Of course, that's not what most parents say when asked. For instance, in a 2007 Pew Research Center survey people insisted that their relationships with their little darlings are of the greatest importance to their personal happiness and fulfillment. However, the same survey also found "by a margin of nearly three-to-one, Americans say that the main purpose of marriage is the 'mutual happiness and fulfillment' of adults rather than the 'bearing and raising of children.'"

Gilbert suggests that people claim their kids are their chief source of happiness largely because it's what they are expected to say. In addition, Gilbert observes that the more people pay for an item, the more highly they tend to value it and children are expensive, even if you don't throw in piano lessons, soccer camps, orthodonture, and college tuitions. Gilbert further notes that the more children people have, the less happy they tend to be. Since that is the case, it is not surprising that people are choosing to have fewer children. And if people with fewer children are happier, then people with no children must be happiest, right? Not exactly, but the data do suggest that voluntarily childless women and men are not less happy than parents. And they sure do have more money to squander as they try to pursue what happiness they can and strive to somehow fill up their allegedly empty lives.

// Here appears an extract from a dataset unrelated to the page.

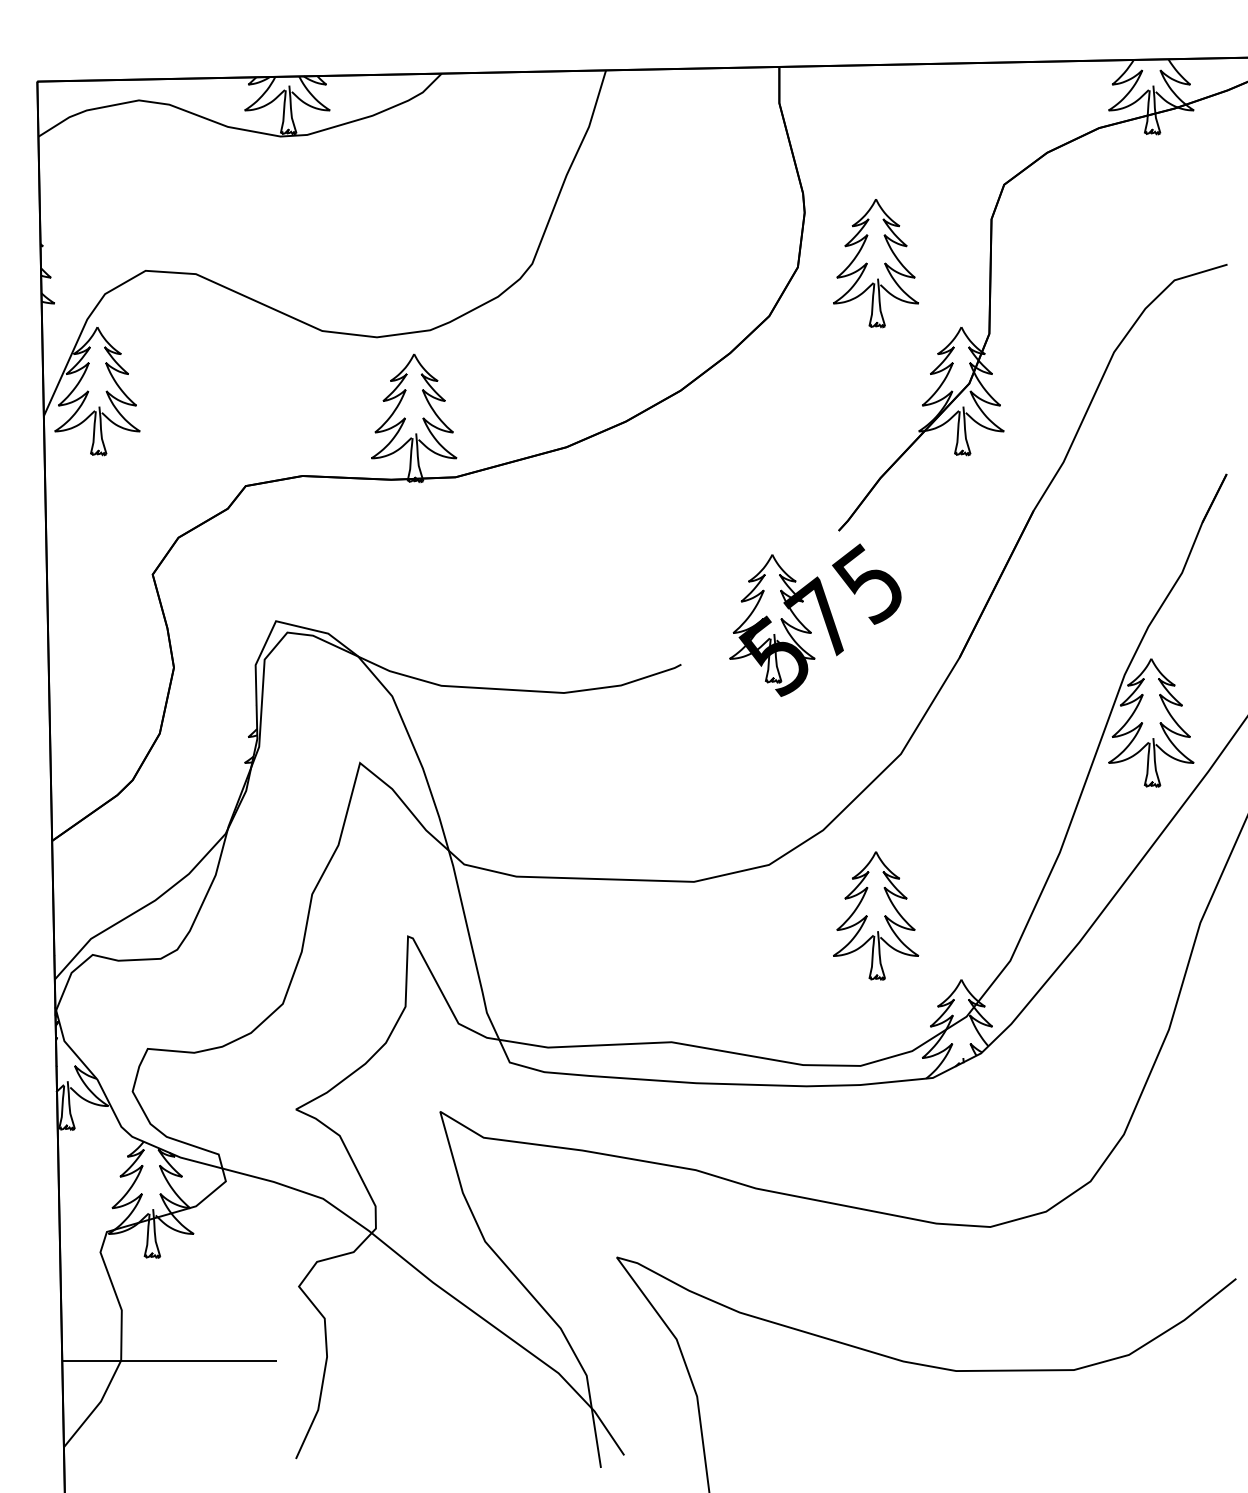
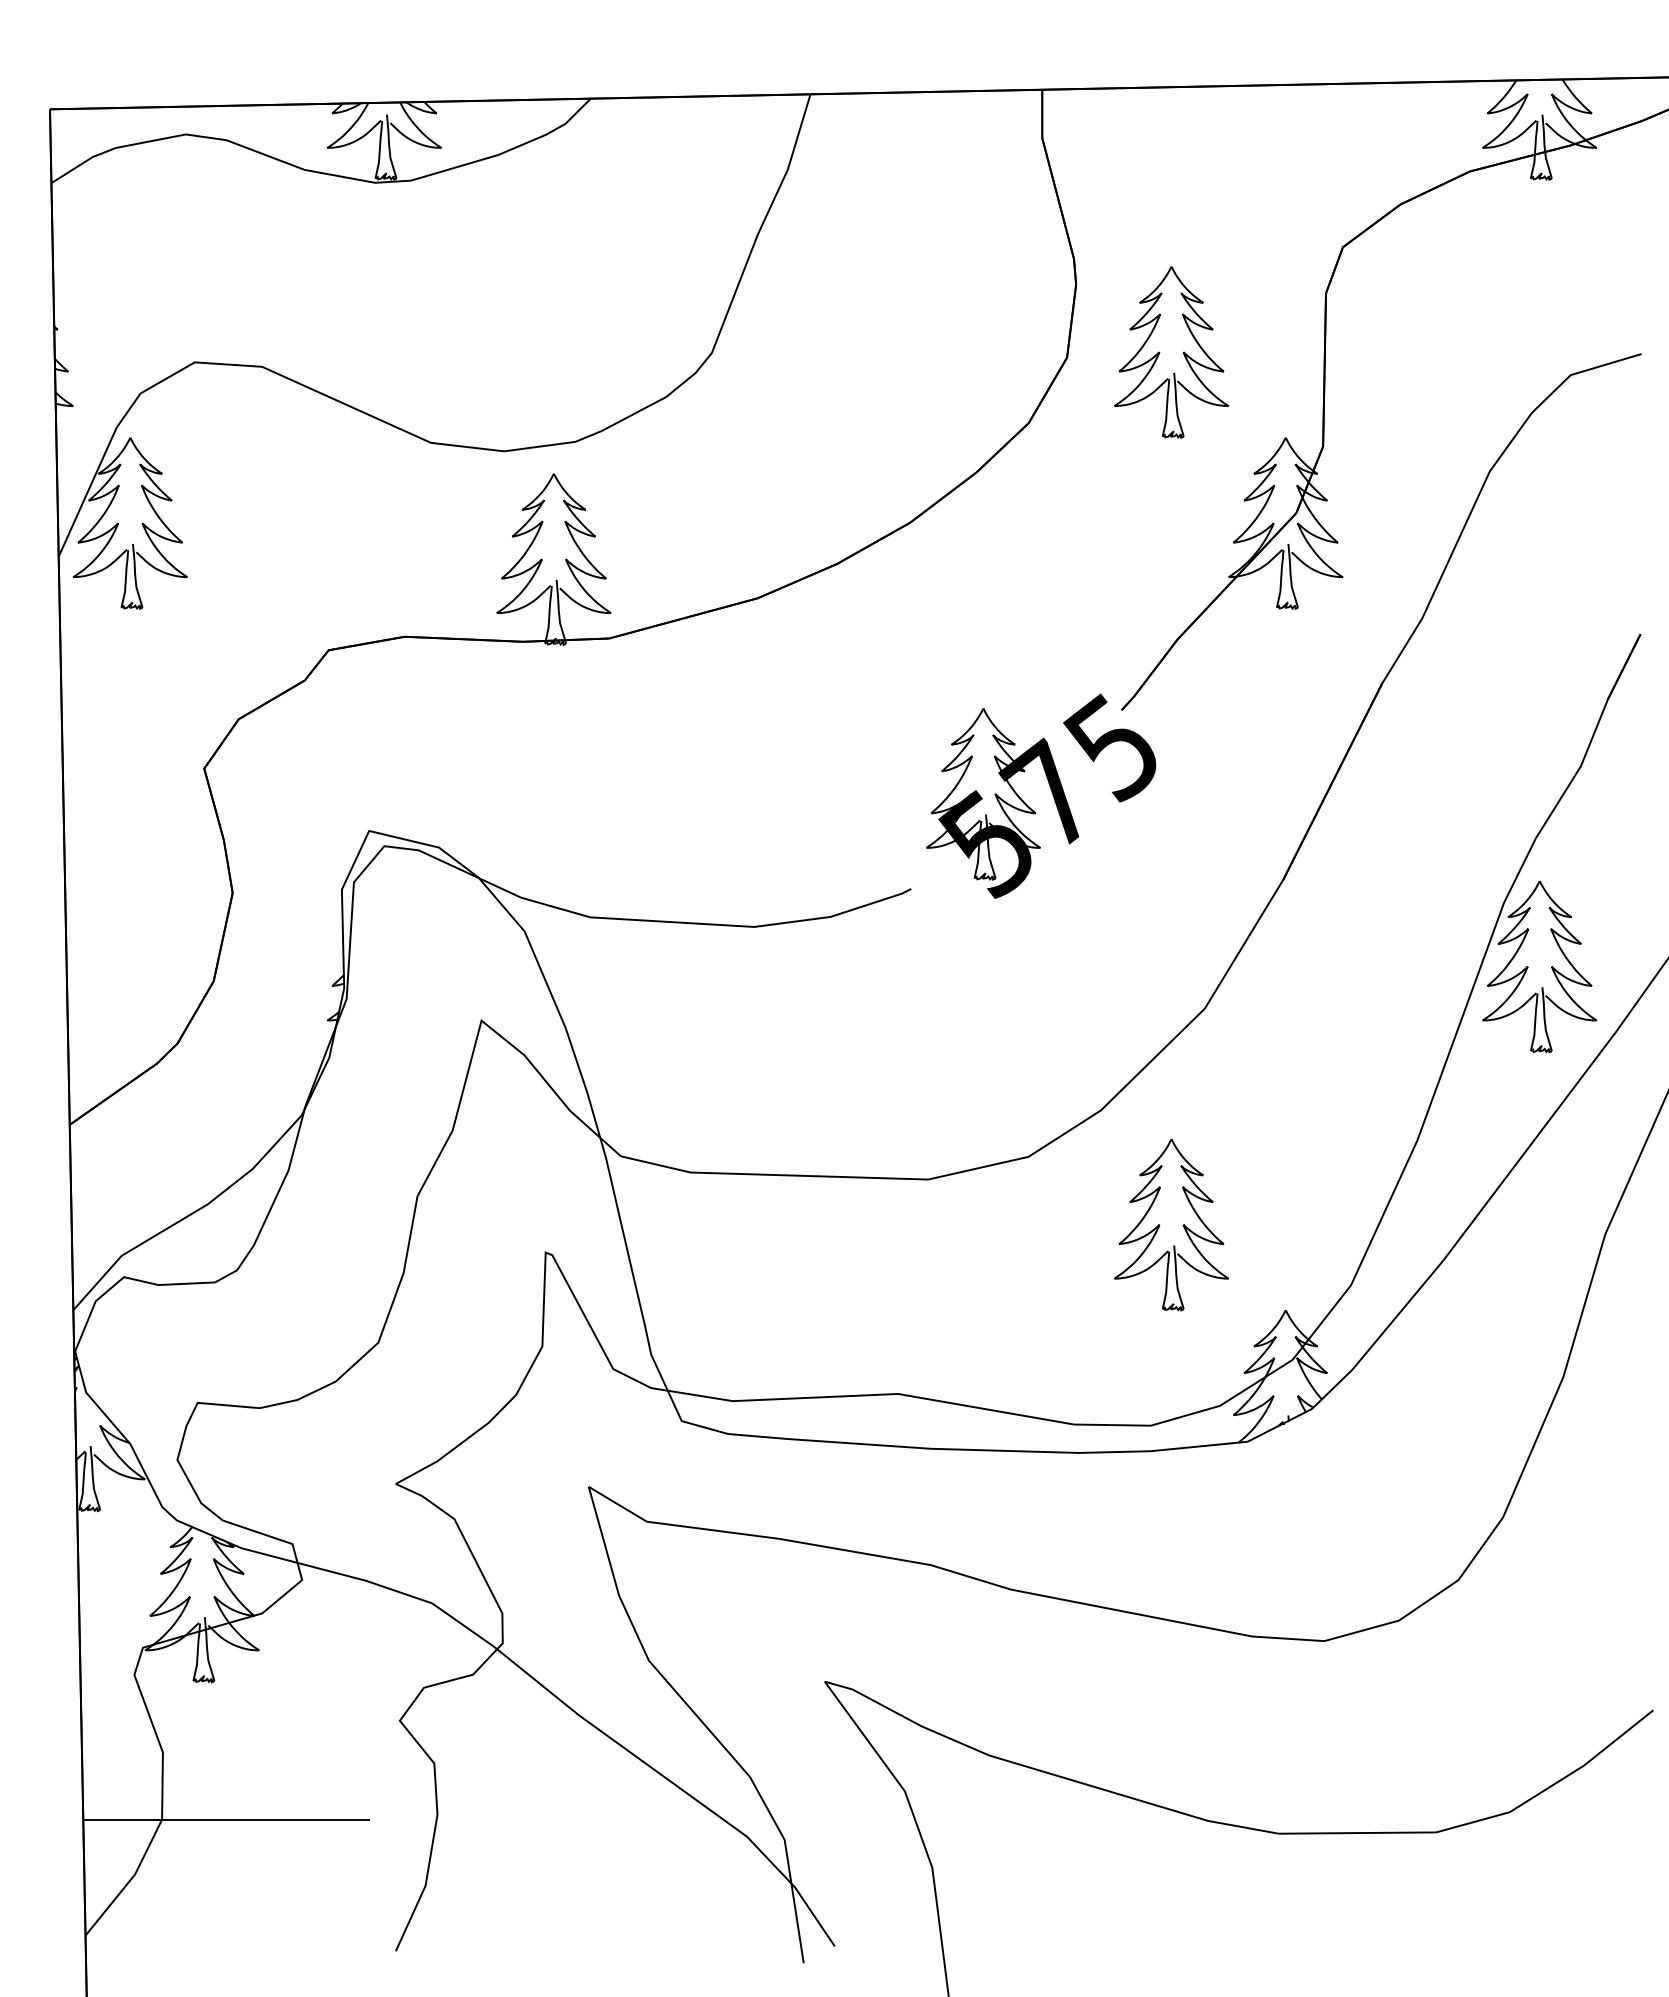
part: (822, 615) -> (1050, 789), moved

Disclosure: My wife and I try not to flaunt our voluntarily childless lifestyle too much.

Here is my email to him:
Hello Ronald,

I just wanted to let you know I read your article on Why People are having Few Kids. Although I agree that most people who don't have children just really don't like them, I do disagree with the thesis that the more children a family has the unhappier they are. That may be true if they're people who overall make poor choices in life, but as a highly educated Phi Beta Kappa woman 38 weeks pregnant with her 9th child, I can assure you that that conclusion does not apply to me. (My husband and I both have Master's Degrees from Duke University, an institution highly regarded by many people).

In any case, I'd just like to share my personal opinion that I although I appreciate your intellectual honesty in admitting that you and your wife are selfish (and trust me, intellectual honesty is rare), I also wanted you to know that *numbers* do not mean your side is *right*. My husband I regard voluntarily childless people as incredibly self-centered, selfish, parasitic and lame. Our contempt and disrespect for you and your ilk is higher than you would ever guess. Your lameness is quite frankly, embarassing and I'm not understanding how you cannot see that for yourself.

Why parasitic? Because you rely on other people's children to provide for you in your old age via social security and medicare as well as providing the nursing and other services you will require in your own age, without having the common decency to add anyone to the labor pool yourself.

It is my sincere hope that my children and other's will charge you incredibly high labor prices, *robbing* (haha) you of the fortune that you have spent years building up because you couldn't be bothered with the highest calling of raising Godly children. If not, I hope you will have the common courtesy to exit this world quietly and expediently with little to no mess or cost to the police and medical personnel who would have to deal with the aftereffects. It is the least you could do.

It is obvious you have no fear of God. I am a Christian. I am not going to try to share anything with you because it's obvious you don't care. You might, however, in the quiet hours, contemplate what might happen when you die and it turns out you're wrong and you end up facing the Holy One of the Universe, who in His infinite wisdom (which I make no claims to understand) saw fit to create you for His glory.

Have a pleasant evening.
LEH

Not exactly your most warm-fuzzy type of evangelism, but I think it's appropriate for the man. It may actually cause him to think. But then again, maybe not.